### Explore the material
(a) Retype the portion of the census discussion thread starting with "As the wife" and going on through "from the profile.".
(b) In the census discussion thread, which possible causes does one participant name for the non-standardized birthplaces left in the Cole family profiles?

Anyway, a thought occurred to me: has anyone ever seen the USCensusProject account actually correctly link a census record to existing people in the tree? One would think that if they were following proper procedure (viz., searching to see if a person exists before creating a brand new person), at least some of the time that search would result in a match, but as far as I can tell, I've never seen that happen (other than as the result of a merged duplicate).
4 -
@JD Cowell They only create new Persons in families, and do not attach Sources to existing families in FT.
0 -
Can you please explain the purpose in only/always creating duplicate profiles that someone else (us!) has to merge/fix?
4 -
Have Community moderators given up on reading these posts? If not, please get a message through to the leader of the CommunityCensus Project to advise that, like the US1910 "version", the work on the 1911 England & Wales census is just creating more work for everyday users of Family Tree.
Take a look at https://www.familysearch.org/tree/person/details/GNN6-27W. Not a perfect example, as the earlier created ID does carry a different middle name, but it only took me a short time to discover this was a duplicate. Worse still, the spouse has been added (as has been reported in so many other similar cases) using the same surname as Samuel. It took me literally less than a minute to find her maiden surname was SMITH!
It's easy to blame the volunteers for creating all this mess, but the project leader should be held accountable for either lack of supervision of the participants, or for the project instructions being totally flawed. Do they really advise to check for duplicates - and not to add wives in their married names?
Oh, and non-standardized placenames are being ignored - just copied as they appear in the census index.
3 -
Paul, Most adds I've seen have had the places standardized - that is the expectation. Maybe this one place in the census data was not able to resolve to a standardized place. Yes, and since its a Census Source it takes work to go find the maiden name and hopefully these get backfilled quickly. I don't have any involvement, other than collecting user feedback, so examples are great.
0 -
Example:
GNX6-BSG created from Eleanor Cole in household of John Cole, "England and Wales Census, 1911"
As the wife of John Cole, "Cole" is clearly her married name. That does not rule out the possibility that it was also her maiden name, but the chances are slim. I have deleted the surname from the profile.
Birthplace entered (presumably copied) as "London Lambeth, London" and the resulting red "Non-standardized Place" warning ignored. The same is true of all the other family members, although the birthplaces are different: Carmathen, Carmarthenshire; Pembroke Haverfordwest, Pembrokeshire (x2); and Morriston, Glamorganshire. In each case the correct standardised option is the first one on the list, So it's not one place in the census date that doesn't resolve to a standardised place. It's sloppy work, poor instructions or lack of supervision. Or more likely a combination of all three.
As has already been said by someone else, I have yet to find one entry by "CommunityCensus Project" done correctly.
2 -
Great to know you are still around, as your work on the GetSat site was so helpful to many of us, so your regular participation here is sadly missed.
As you can see, there is very little positive feedback here about these census projects (US1910, CommunityCensus, etc.). So, please try to direct these issues to whoever is running them, whether Professor Joe, or whoever.

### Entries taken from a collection
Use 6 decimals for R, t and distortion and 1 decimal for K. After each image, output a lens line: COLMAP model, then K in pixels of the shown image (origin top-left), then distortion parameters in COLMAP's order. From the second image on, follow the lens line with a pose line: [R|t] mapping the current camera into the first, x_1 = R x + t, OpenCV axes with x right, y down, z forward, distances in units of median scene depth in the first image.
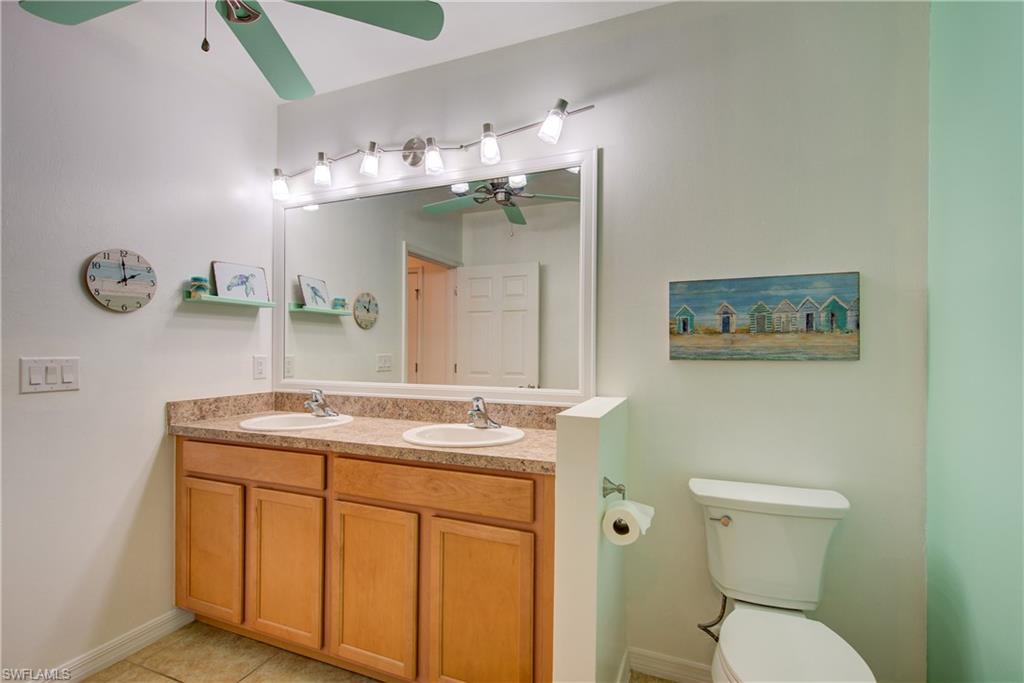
lens RADIAL K [[474.1, 0, 507.0], [0, 474.1, 348.8], [0, 0, 1]] dist [0.009082, -0.006558]
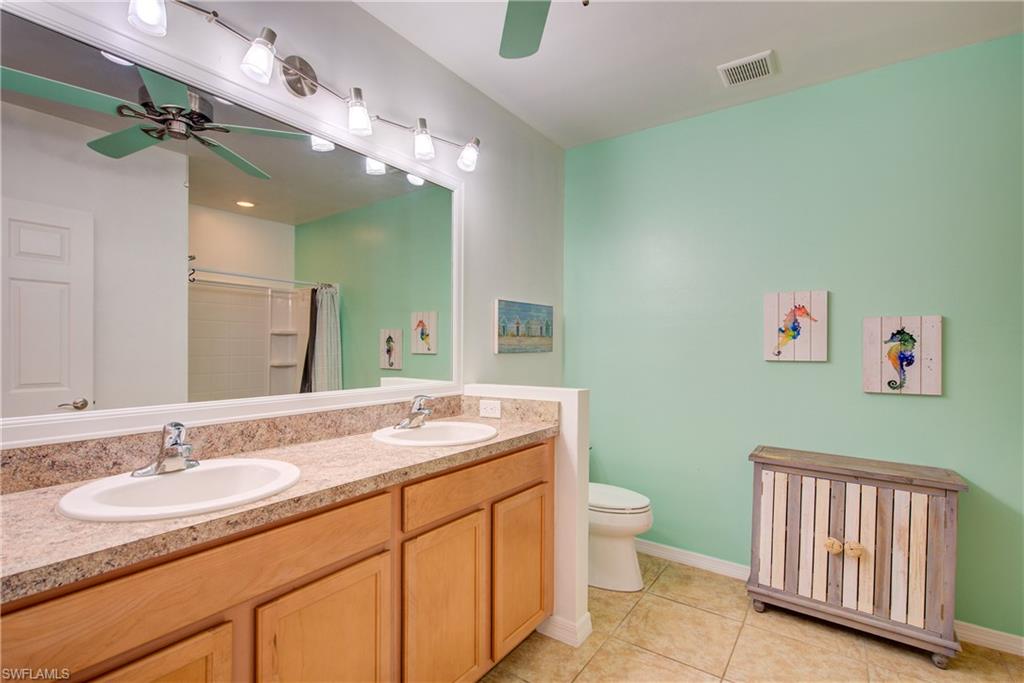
lens RADIAL K [[474.1, 0, 507.0], [0, 474.1, 348.8], [0, 0, 1]] dist [0.009082, -0.006558]
pose [[0.228403, -0.006106, 0.973547, -1.040338], [-0.004227, 0.999965, 0.007264, -0.002071], [-0.973557, -0.005774, 0.228369, 0.648997]]
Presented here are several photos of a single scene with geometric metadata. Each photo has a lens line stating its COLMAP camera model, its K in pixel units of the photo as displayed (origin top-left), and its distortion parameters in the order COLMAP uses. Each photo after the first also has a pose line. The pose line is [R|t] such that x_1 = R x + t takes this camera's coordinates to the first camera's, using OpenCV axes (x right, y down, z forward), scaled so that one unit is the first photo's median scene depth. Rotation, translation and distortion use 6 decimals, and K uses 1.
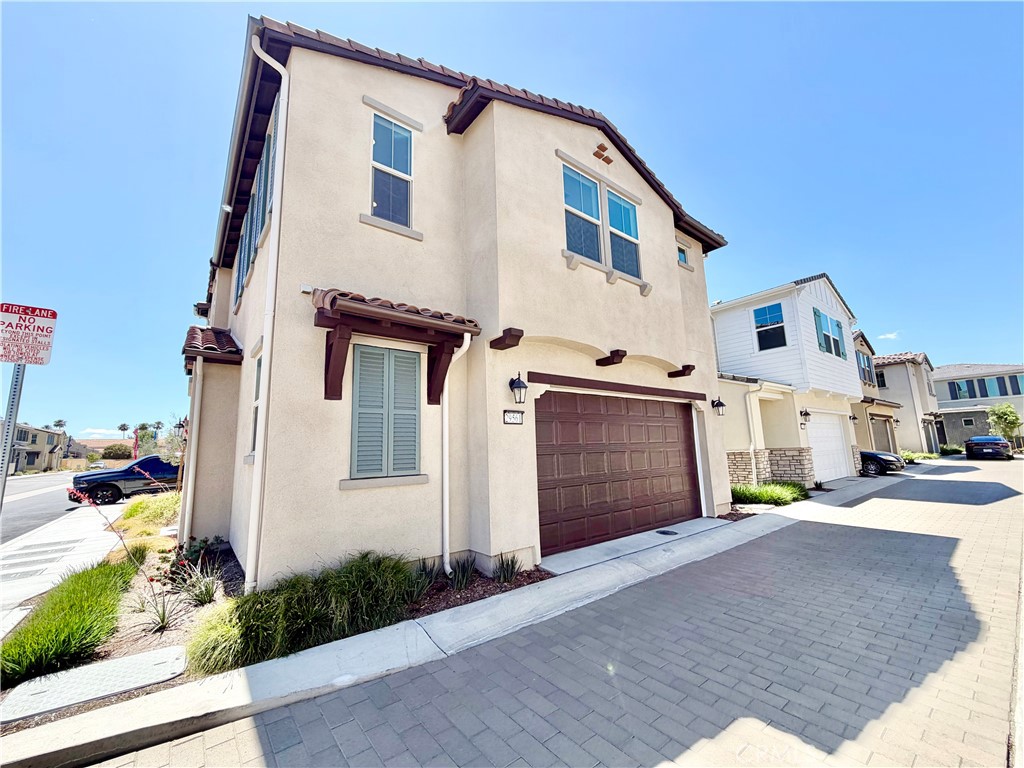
lens RADIAL K [[407.6, 0, 509.7], [0, 407.6, 385.7], [0, 0, 1]] dist [-0.002750, -0.000137]
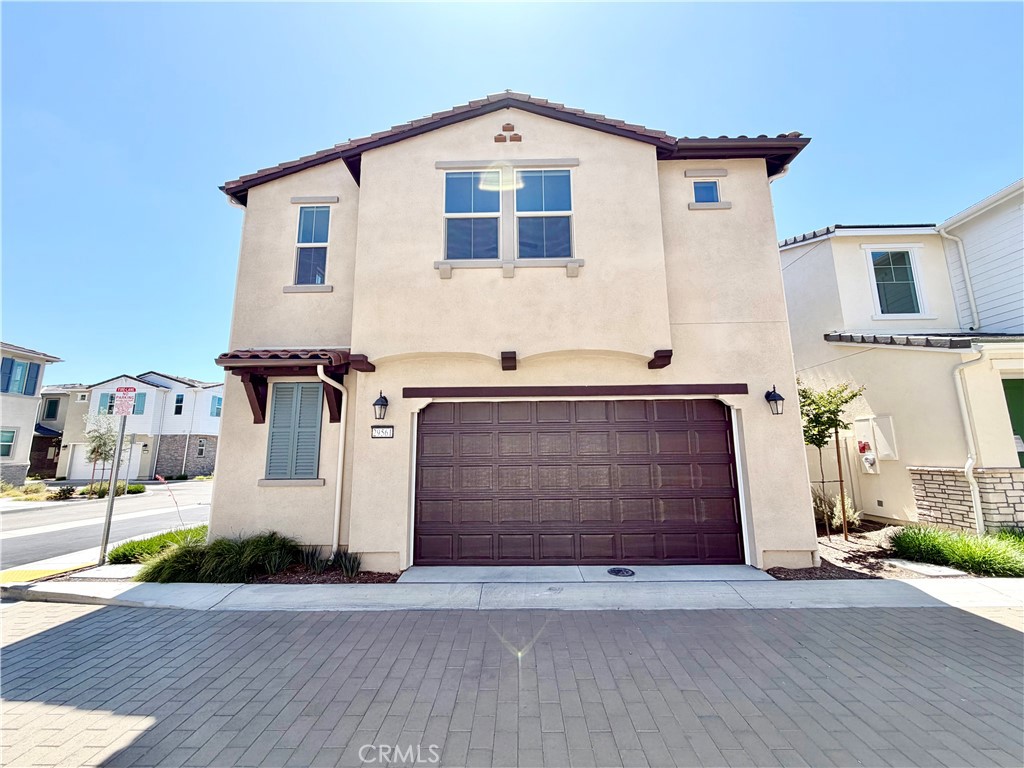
lens RADIAL K [[407.6, 0, 509.7], [0, 407.6, 385.7], [0, 0, 1]] dist [-0.002750, -0.000137]
pose [[0.772303, -0.082564, -0.629866, 0.975507], [0.086081, 0.995974, -0.025008, 0.010596], [0.629395, -0.034905, 0.776301, 0.363145]]
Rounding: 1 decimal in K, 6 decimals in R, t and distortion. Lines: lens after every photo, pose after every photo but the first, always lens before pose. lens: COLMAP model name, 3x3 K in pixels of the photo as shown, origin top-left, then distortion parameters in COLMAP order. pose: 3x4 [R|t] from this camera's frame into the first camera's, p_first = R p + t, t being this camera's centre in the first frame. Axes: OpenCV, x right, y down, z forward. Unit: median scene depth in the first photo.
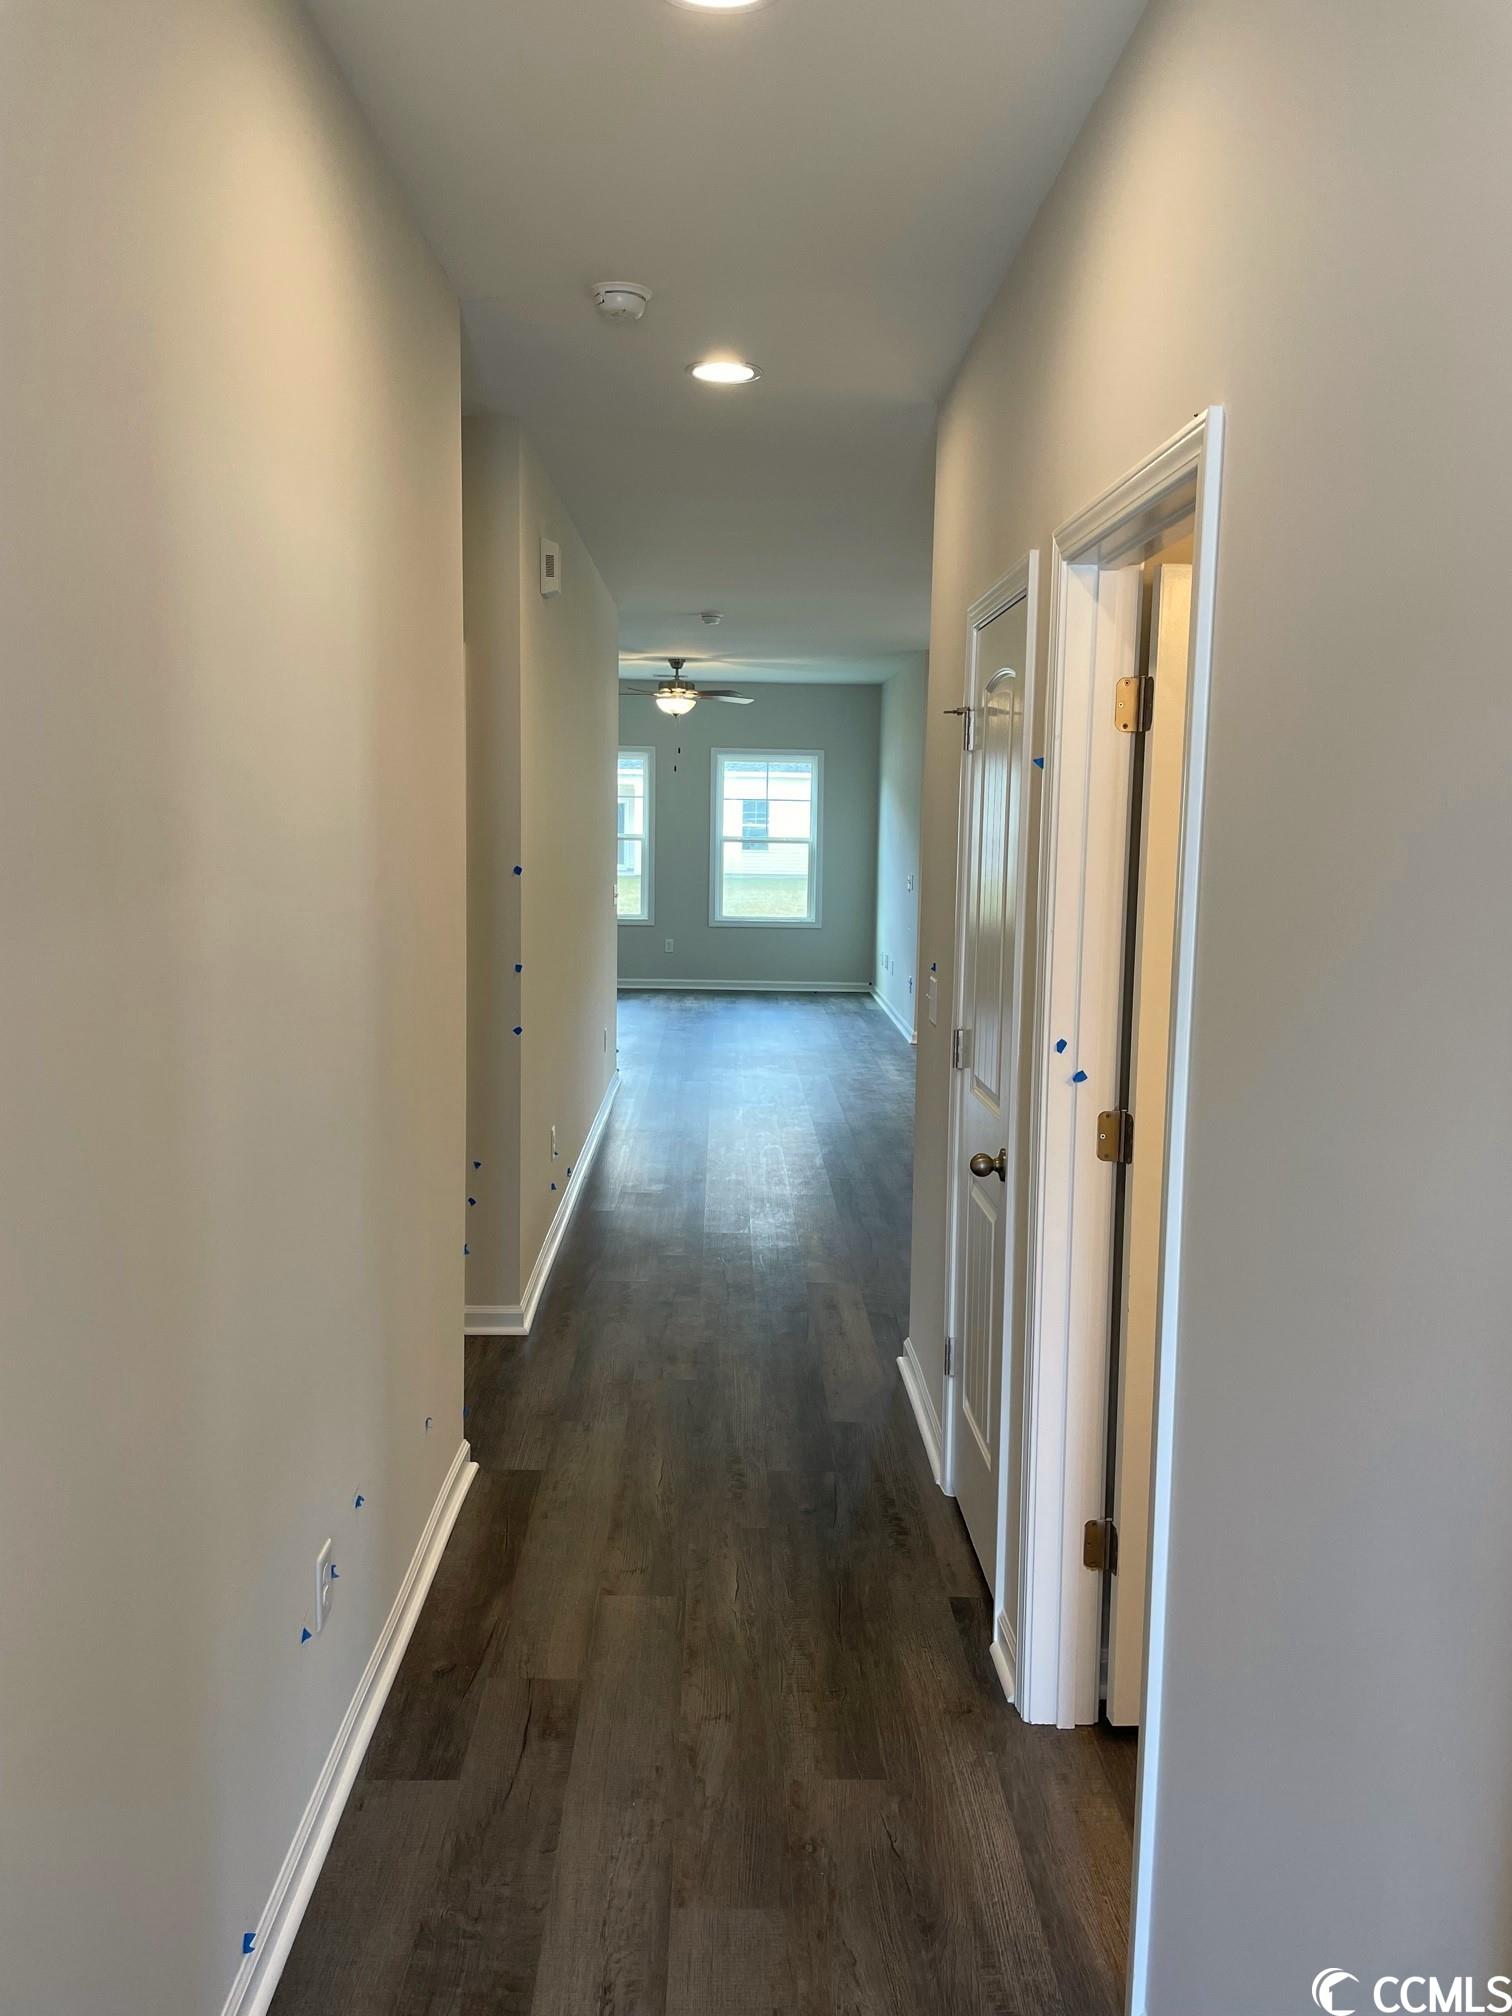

### Answer list
(a)
As the wife of John Cole, "Cole" is clearly her married name. That does not rule out the possibility that it was also her maiden name, but the chances are slim. I have deleted the surname from the profile.

(b) Sloppy work, poor instructions, and lack of supervision.